The fact that 16 machines all come from the same series reinforces this impression. In China, Handtmann produces exclusively on Carat machines. Only one is slightly different: A specially designed machine door indicates that this machine is number 500 – the 500th Carat ever produced by Bühler. If you’ve ever stood before such a large die-casting cell, you can imagine how many tons of material Bühler must have delivered to customers across the world in the last decade. “The Carat is our most successful machine series to date,” says Hartmann, accompanying the project on behalf of Bühler. “We were so pleased that our 500th machine was installed at Handtmann.”

Service technician standing between two rows of die casting machines

Keeping the die-casting cells uniform helps Handtmann standardize. With the new DataView machine control, the company can program its processes quickly using the touch screen and adapt the user interface to the respective user. The foundry receives support from Bühler service technicians from the Chinese city of Wuxi. “Fortunately, Bühler in China provides not just machines, but local service and spare parts, too,” says Markus Handtmann.

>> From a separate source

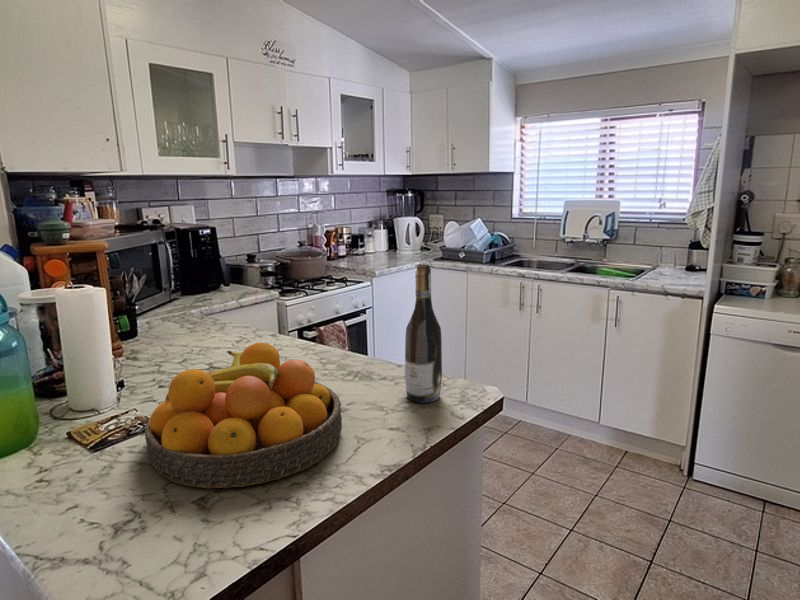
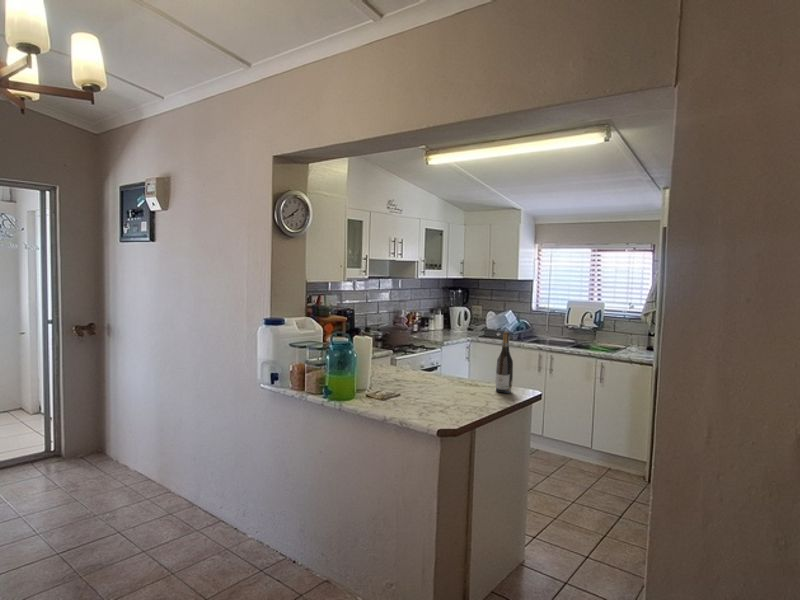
fruit bowl: present [145,343,342,488] -> none [402,361,477,408]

After all, the company in Tianjin has big plans: “Though the automotive market is currently showing signs of weakness, we are very optimistic and believe that we can secure a strong market position for ourselves,” he explains. China will be an important market for the future, not only because of the country’s size, but because of a growing demand for mobility.

One constant: innovation

High-quality structural components, in particular, are seeing ever greater demand on the Chinese market. They are crucial to lightweight car design, which plays right into Handtmann’s hands. After all, these parts are the specialty of Carat machines. Compared with other materials and processes, ultra-efficient die casting still has key advantages according to Thomas Handtmann, CEO of the Handtmann Group: 

Die casting is here to stay, as it offers a good combination of strength, lightweight design, and value for money.

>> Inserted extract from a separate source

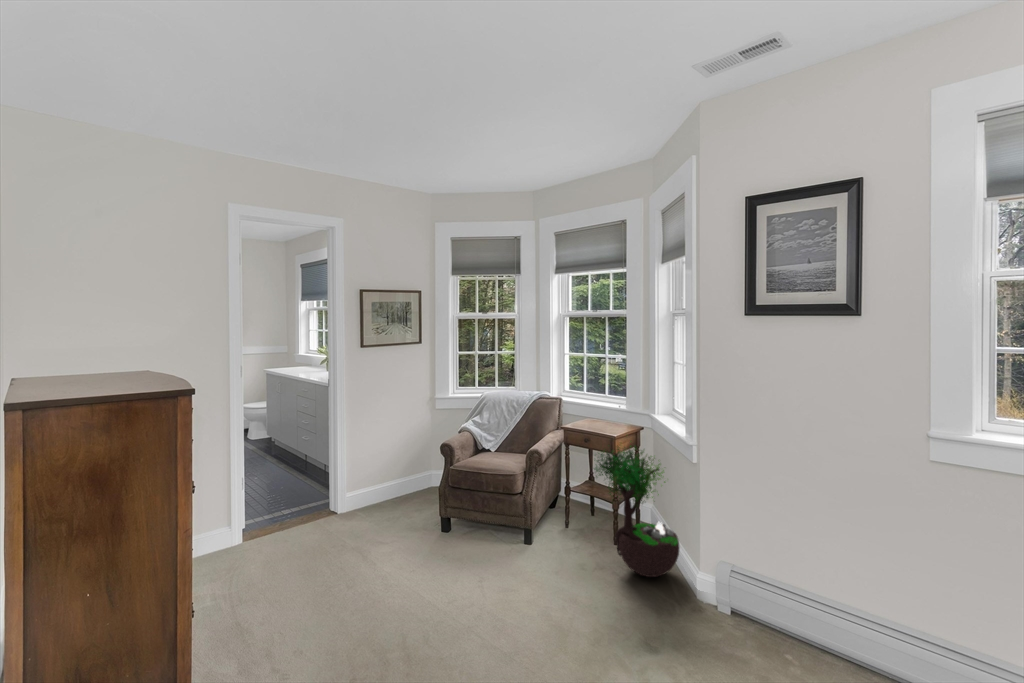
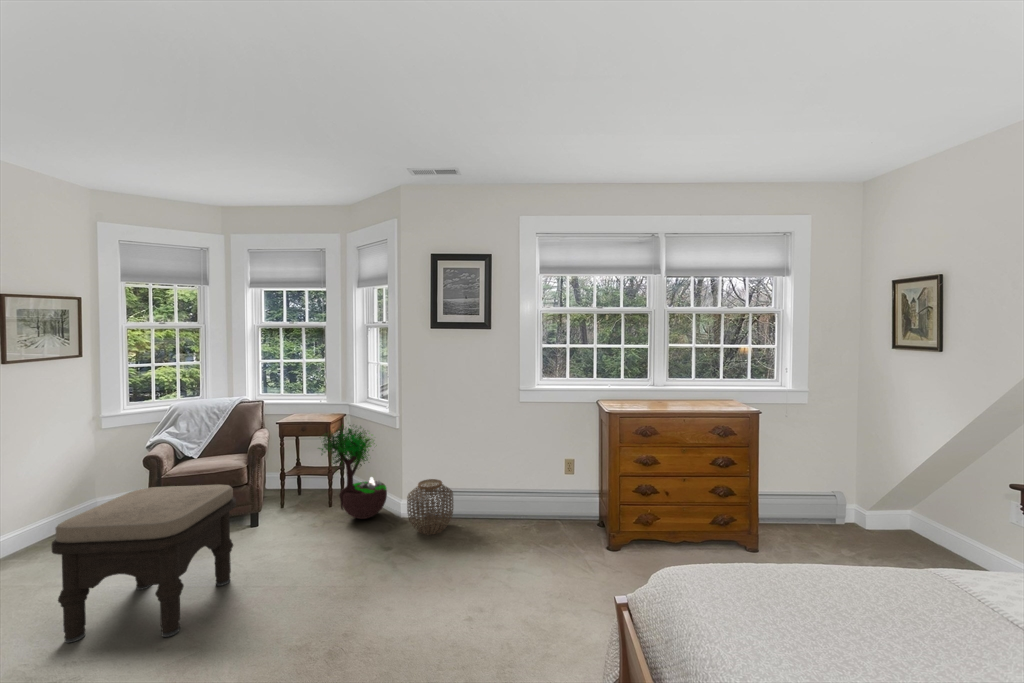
ottoman: none [334,478,482,643] -> present [52,485,236,643]
woven basket: none [693,551,770,643] -> present [407,479,453,535]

Thomas Handtmann, CEO of the Handtmann Group

Markus Handtmann is now filling the order books for the Chinese plant, with Bühler as an important partner in the project. “We plan to strengthen collaboration in the near term in advancing die-casting processes and improving machines especially,” he says. Neither Handtmann nor Bühler plan to let the long-standing family tradition fade away. On the contrary, innovations and the continuous push into new markets form a recipe for success – the recipe that has enabled both companies to become so successful over one and a half centuries.